The Venus neighborhood has recently been on high alert as the fate of the address linked to the historic BNB Chain Bridge hack approaches the possibility of liquidation. The BNB Bridge exploiter’s Venusian health rate, according to data from PeckShield, is an unsettling 0.99. Fears of a further reduction increase the risks for this particular address as BNB’s price has dropped to $207.9.
Health of BNB Bridge Hacker Declines
The Venus community had successfully handled a similar issue by supporting a governance proposal that authorized the disposal of the BNB Bridge attacker’s assets, drawing on previous experience. The health rate of the attacker’s address (0x48…9bec) has once again fallen below 1, setting up liquidation alarms, in a turn of events reminiscent of the past. This account has a big collateral holding of 784,616.10 BNB and a sizable debt of 124,000,000 USDT and USDC.
Over $593 million in BNB were lost as a result of the massive BNB Bridge breach in October 2022, which emerged as one of the most well-known heists in the crypto and DeFi environment. This provided context for the current situation. Following the hack, the offender borrowed $150 million worth of stablecoins using 900,000 BNB, valued at $200 million, as collateral on Venus, apparently to recoup the illicit gains.
However, the Venus protocol continues to have a strong presence in the DeFi universe. It has more than $600 million in total value locked (TVL), making it the second-largest DeFi platform on the Binance Smart Chain at the moment.
BNB Price Drops Further, Raising Concerns About Liquidation
BNB’s price has fallen below $220 during this complex saga and is currently hanging around $208.89, representing a decline of about 4% over the previous week. The impending liquidation of the exploiter’s collateral is receiving more attention as BNB’s price continues to fall.

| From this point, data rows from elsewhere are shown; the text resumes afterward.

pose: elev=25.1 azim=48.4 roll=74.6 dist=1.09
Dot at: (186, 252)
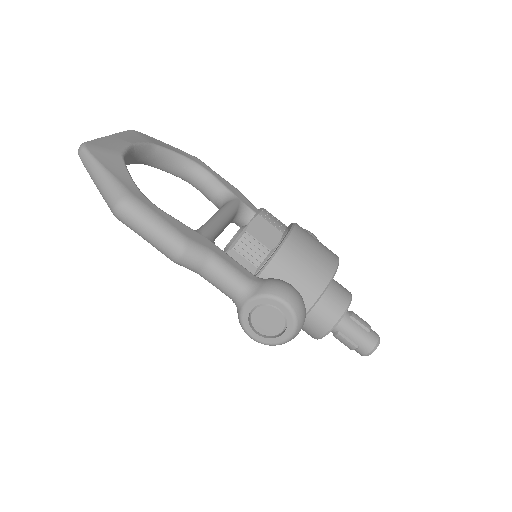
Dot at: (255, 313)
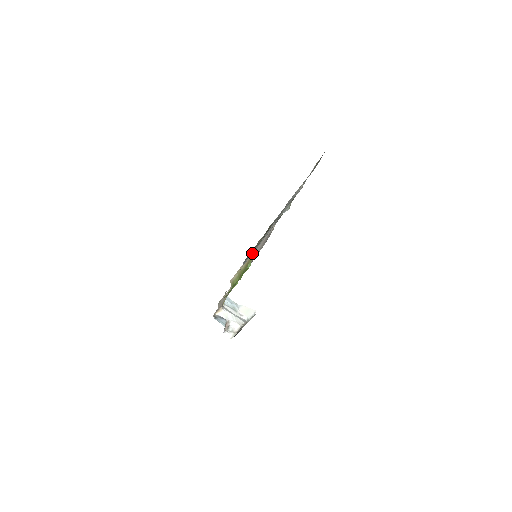
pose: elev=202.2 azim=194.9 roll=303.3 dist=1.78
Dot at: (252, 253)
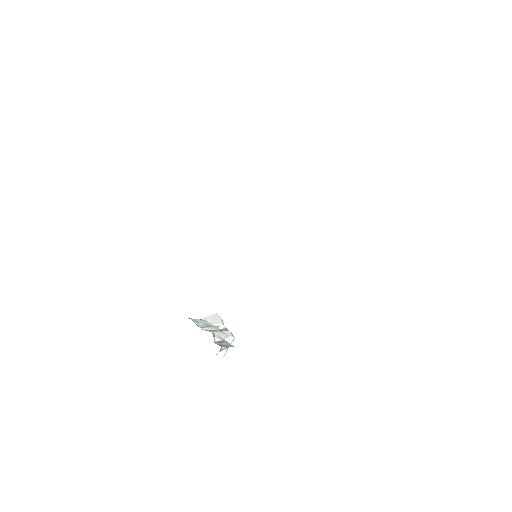
Dot at: occluded
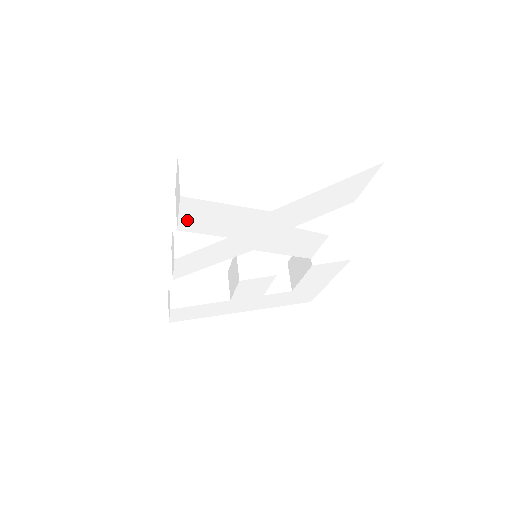
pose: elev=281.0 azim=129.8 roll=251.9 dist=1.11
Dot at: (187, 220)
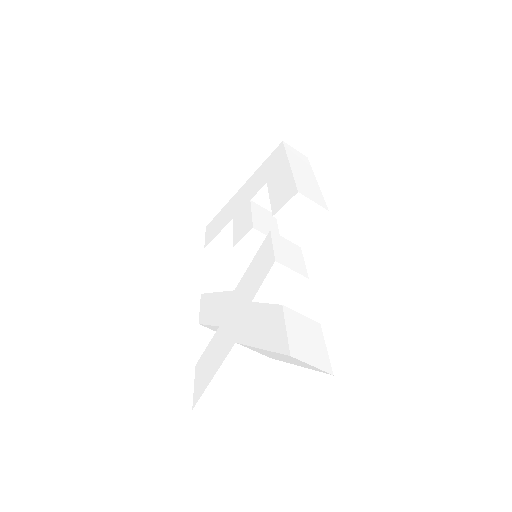
Dot at: occluded
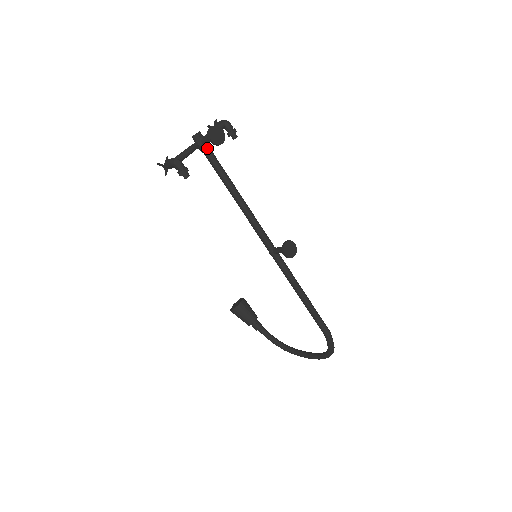
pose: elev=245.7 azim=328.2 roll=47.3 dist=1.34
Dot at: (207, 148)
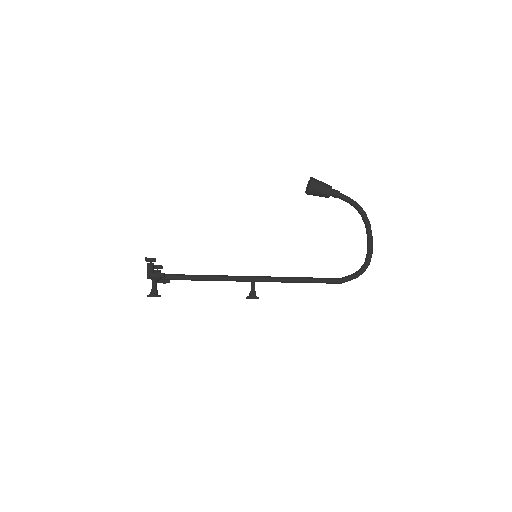
Dot at: occluded
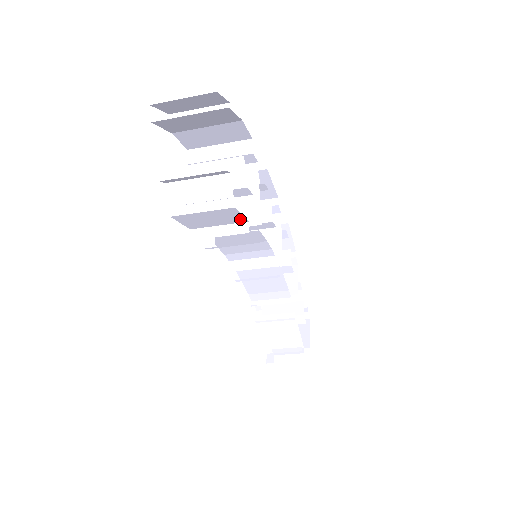
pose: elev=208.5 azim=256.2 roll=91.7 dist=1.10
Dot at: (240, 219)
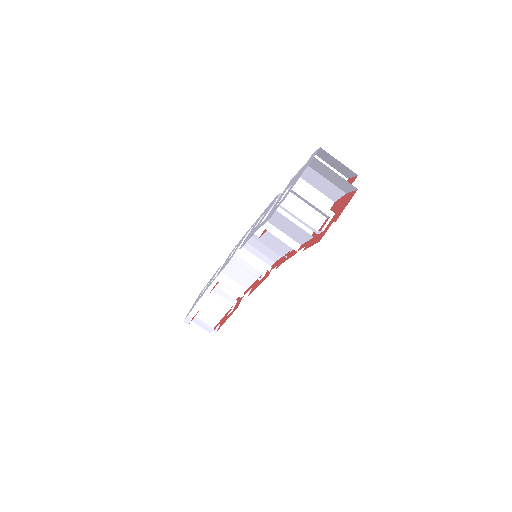
Dot at: (300, 241)
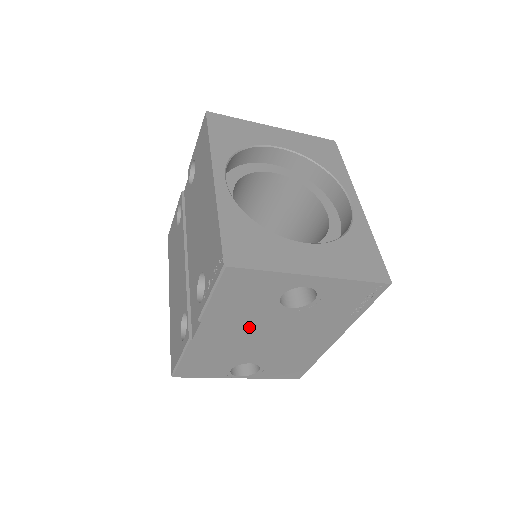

This instance highlights the complex interactions among several smart contract networks with various degrees of centralization. The proactive efforts taken by the BNB Chain to address vulnerabilities act as a safety net against the effects of an impending liquidation event. It demonstrates the difficulties in balancing security precautions and market swings in the developing DeFi industry, causing a reevaluation of risk management strategies.